The Apostle John wrote his first epistle to the church at Ephesus. The main purpose he wrote this epistle was to give them assurances of their salvation in Jesus Christ.
1 John 5:13KJV
These things have I written unto you that believe on the name of the Son of God; that ye may know that ye have eternal life and that ye may believe on the name of the Son of God.
The word “know” in 1 John 5:13 means knowledge gained by observance or perception. John did not want them to have an emotional knowledge of their salvation. Our emotions are fluid and constantly adjustable to a variety of external events. There are circumstances when my emotions tell me that I am not saved. These times are usually associated with having a bad day or being depressed. John wanted their confidence in salvation to be more concrete than their emotions by giving them an overall view of someone who has been converted. Assurances of salvation are not decided by one moment in time (praise the Lord) but an overall change that occurs over a period of time.
There were two ways John could assure his audience of salvation: he could go back in time to the day they confessed their love and loyalty to Jesus Christ; or, he could demonstrate the validity of their confession by showing proof of their love and loyalty since their confession. Many Christians choose the first avenue to assure someone of their salvation but John chose the second avenue. A changed life is the best evidence of someone being authentically saved.

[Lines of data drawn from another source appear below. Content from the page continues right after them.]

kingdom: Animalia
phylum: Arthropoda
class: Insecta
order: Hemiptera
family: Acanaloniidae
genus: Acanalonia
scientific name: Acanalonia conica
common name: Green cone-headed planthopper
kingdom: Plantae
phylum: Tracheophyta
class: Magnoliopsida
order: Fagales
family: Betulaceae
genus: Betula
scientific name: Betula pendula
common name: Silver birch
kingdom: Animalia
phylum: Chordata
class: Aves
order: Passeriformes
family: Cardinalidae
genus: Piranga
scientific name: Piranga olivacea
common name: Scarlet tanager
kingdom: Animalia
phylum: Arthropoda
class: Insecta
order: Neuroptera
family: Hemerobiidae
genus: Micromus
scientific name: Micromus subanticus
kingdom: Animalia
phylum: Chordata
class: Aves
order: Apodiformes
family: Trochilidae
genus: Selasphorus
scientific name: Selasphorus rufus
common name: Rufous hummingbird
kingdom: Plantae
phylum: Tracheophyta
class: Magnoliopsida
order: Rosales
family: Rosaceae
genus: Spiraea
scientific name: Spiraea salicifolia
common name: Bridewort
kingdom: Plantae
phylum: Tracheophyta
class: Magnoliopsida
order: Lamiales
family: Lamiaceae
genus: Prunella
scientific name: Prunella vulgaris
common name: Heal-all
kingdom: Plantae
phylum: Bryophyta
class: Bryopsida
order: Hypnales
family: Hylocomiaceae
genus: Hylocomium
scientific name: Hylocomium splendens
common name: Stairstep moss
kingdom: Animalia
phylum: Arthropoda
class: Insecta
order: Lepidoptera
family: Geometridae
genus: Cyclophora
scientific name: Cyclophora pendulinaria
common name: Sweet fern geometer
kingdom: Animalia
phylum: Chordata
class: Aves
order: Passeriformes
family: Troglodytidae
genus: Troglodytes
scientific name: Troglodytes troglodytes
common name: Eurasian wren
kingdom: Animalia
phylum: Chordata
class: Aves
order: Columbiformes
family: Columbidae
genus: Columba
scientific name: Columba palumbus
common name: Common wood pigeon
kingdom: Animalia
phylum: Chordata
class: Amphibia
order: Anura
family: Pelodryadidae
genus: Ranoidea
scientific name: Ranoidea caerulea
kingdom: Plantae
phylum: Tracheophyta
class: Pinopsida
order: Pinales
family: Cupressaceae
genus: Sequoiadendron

Another thought to see in 1 John 5:13 is the importance of having assurances or knowing with certainty we are saved. John links our assurances of salvation with “believing on the name of the Son of God.” Several years ago, I heard a pastor preach a sermon entitled the church member who died and went to Hell. I would not disagree with his premise. He made a point in the message that I could not disagree with more. He said, Satan never plants seeds of doubt regarding your salvation. If you have doubts about your salvation this is coming from the Holy Spirit. I remember him saying: “What good is it for Satan to tempt you into questioning your salvation.” Certainly, John would disagree with this preacher’s assessment. Satan is actively pursuant to creating doubt in the heart of the believer. John wanted the church at Ephesus to conquer this doubt by giving them assurances of their salvation. Satan has an invested reason in creating doubt in the heart of the believer. A Christian who doubts their salvation will lack the power of God and confidence in God. The power that moves us to do extraordinary things is faith If we do not have confidence in God, we will not have confidence in our faith to do these extraordinary things that threaten the Kingdom of Darkness. John believed this also. He knew a person who questions their salvation will lose heart in believing “on the name of the Son of God” for daily power.
Over the next few months, we will look at these assurances of salvation that John gave the church at Ephesus. My aim is not to convince people they are lost but to affirm their salvation in the sea of doubt and confusion.